Collective operations have to be called for each rank (hence CUDA device) to form a complete collective operation. Failure to do so will result in other ranks waiting indefinitely.
The AllReduce operation is performing reductions on data (for example, sum, min, max) across devices and writing the result in the receive buffers of every rank.
In an allreduce operation between k ranks and performing a sum, each rank will provide an array Vk of N values, and receive an identical arrays S of N values, where S[i] = V0[i]+V1[i]+…+Vk-1[i].
The Broadcast operation copies an N-element buffer on the root rank to all ranks.
Important note: The root argument is one of the ranks, not a device number, and is therefore impacted by a different rank to device mapping.

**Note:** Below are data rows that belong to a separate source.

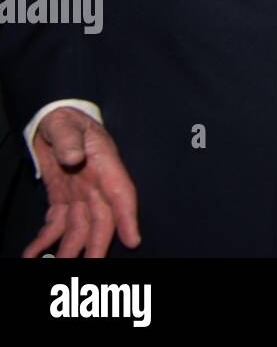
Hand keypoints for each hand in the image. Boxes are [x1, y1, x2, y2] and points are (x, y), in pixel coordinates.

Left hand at [26, 107, 139, 257]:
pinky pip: (57, 224)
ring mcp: (80, 194)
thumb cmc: (64, 118)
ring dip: (70, 249)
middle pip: (102, 219)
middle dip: (97, 245)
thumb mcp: (65, 124)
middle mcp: (96, 184)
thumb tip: (74, 158)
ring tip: (55, 267)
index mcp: (104, 164)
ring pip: (80, 228)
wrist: (53, 119)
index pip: (121, 193)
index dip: (128, 217)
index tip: (132, 240)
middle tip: (89, 267)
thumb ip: (69, 139)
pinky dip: (46, 240)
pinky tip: (32, 253)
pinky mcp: (63, 199)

The Reduce operation is performing the same operation as AllReduce, but writes the result only in the receive buffers of a specified root rank.

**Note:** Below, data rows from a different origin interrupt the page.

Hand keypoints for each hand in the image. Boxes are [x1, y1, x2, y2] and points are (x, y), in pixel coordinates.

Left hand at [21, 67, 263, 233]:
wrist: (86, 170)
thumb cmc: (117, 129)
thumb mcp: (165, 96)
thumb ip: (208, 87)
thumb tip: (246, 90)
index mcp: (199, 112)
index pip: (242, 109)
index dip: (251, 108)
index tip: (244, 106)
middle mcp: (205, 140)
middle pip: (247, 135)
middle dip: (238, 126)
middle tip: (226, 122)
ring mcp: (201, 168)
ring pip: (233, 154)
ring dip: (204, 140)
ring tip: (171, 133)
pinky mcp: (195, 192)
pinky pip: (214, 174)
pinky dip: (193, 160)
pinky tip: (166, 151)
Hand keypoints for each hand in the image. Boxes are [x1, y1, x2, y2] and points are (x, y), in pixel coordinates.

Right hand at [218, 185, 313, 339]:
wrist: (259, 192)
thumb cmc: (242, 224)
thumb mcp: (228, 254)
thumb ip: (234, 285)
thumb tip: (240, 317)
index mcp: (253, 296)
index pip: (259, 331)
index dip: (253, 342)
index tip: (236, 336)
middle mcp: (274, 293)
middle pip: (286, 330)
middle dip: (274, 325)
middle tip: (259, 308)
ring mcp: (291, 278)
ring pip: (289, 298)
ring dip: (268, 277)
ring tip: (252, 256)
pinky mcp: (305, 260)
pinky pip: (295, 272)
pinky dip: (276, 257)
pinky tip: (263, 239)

Important note : The root argument is one of the ranks (not a device number), and is therefore impacted by a different rank to device mapping.
Note: A Reduce, followed by a Broadcast, is equivalent to the AllReduce operation.

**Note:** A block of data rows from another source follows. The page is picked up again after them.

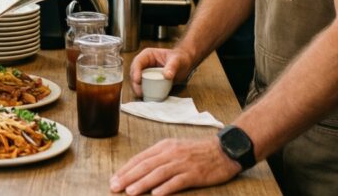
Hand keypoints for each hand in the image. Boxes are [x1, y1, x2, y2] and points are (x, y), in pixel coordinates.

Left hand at [110, 136, 240, 194]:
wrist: (223, 150)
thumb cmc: (197, 151)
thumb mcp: (175, 148)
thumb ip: (158, 158)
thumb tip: (139, 169)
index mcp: (164, 146)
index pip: (140, 158)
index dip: (126, 169)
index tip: (114, 179)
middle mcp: (171, 153)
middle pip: (146, 165)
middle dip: (128, 177)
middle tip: (114, 187)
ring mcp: (183, 163)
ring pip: (158, 173)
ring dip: (143, 183)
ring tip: (130, 191)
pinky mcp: (195, 173)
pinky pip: (178, 181)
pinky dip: (166, 187)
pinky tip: (157, 194)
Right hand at [129, 47, 193, 96]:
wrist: (185, 64)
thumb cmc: (180, 58)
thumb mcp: (177, 61)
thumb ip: (172, 67)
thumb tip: (167, 75)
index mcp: (148, 55)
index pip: (138, 62)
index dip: (135, 71)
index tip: (137, 81)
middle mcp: (144, 63)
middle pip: (134, 72)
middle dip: (135, 83)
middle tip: (139, 92)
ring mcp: (146, 72)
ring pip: (137, 80)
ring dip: (137, 88)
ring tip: (142, 95)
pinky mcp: (149, 80)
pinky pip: (143, 85)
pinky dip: (143, 91)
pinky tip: (146, 96)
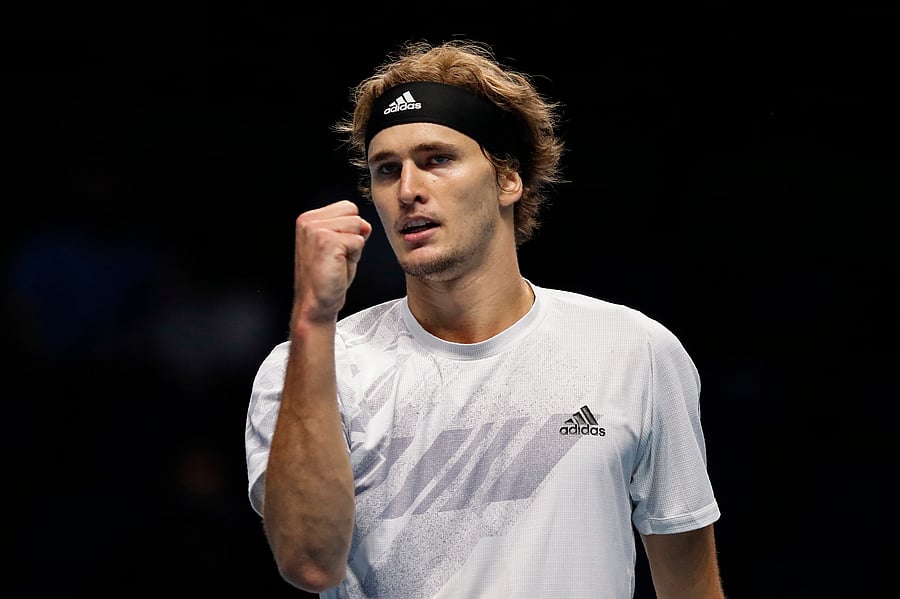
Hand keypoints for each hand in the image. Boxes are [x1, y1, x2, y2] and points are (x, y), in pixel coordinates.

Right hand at [292, 200, 371, 322]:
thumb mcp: (339, 245)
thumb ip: (350, 229)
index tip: (336, 249)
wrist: (316, 303)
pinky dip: (355, 256)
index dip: (350, 229)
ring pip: (358, 224)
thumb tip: (365, 223)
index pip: (347, 207)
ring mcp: (316, 230)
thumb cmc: (327, 278)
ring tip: (338, 261)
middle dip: (353, 235)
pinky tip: (339, 266)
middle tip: (338, 256)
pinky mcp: (327, 241)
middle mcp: (308, 221)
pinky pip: (359, 240)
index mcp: (308, 219)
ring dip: (354, 246)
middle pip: (353, 212)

The AllGather operation gathers N values from k ranks into an output of size k*N, and distributes that result to all ranks.
The output is ordered by rank index. The AllGather operation is therefore impacted by a different rank or device mapping.
Note: Executing ReduceScatter, followed by AllGather, is equivalent to the AllReduce operation.
The ReduceScatter operation performs the same operation as the Reduce operation, except the result is scattered in equal blocks between ranks, each rank getting a chunk of data based on its rank index.
The ReduceScatter operation is impacted by a different rank or device mapping since the ranks determine the data layout.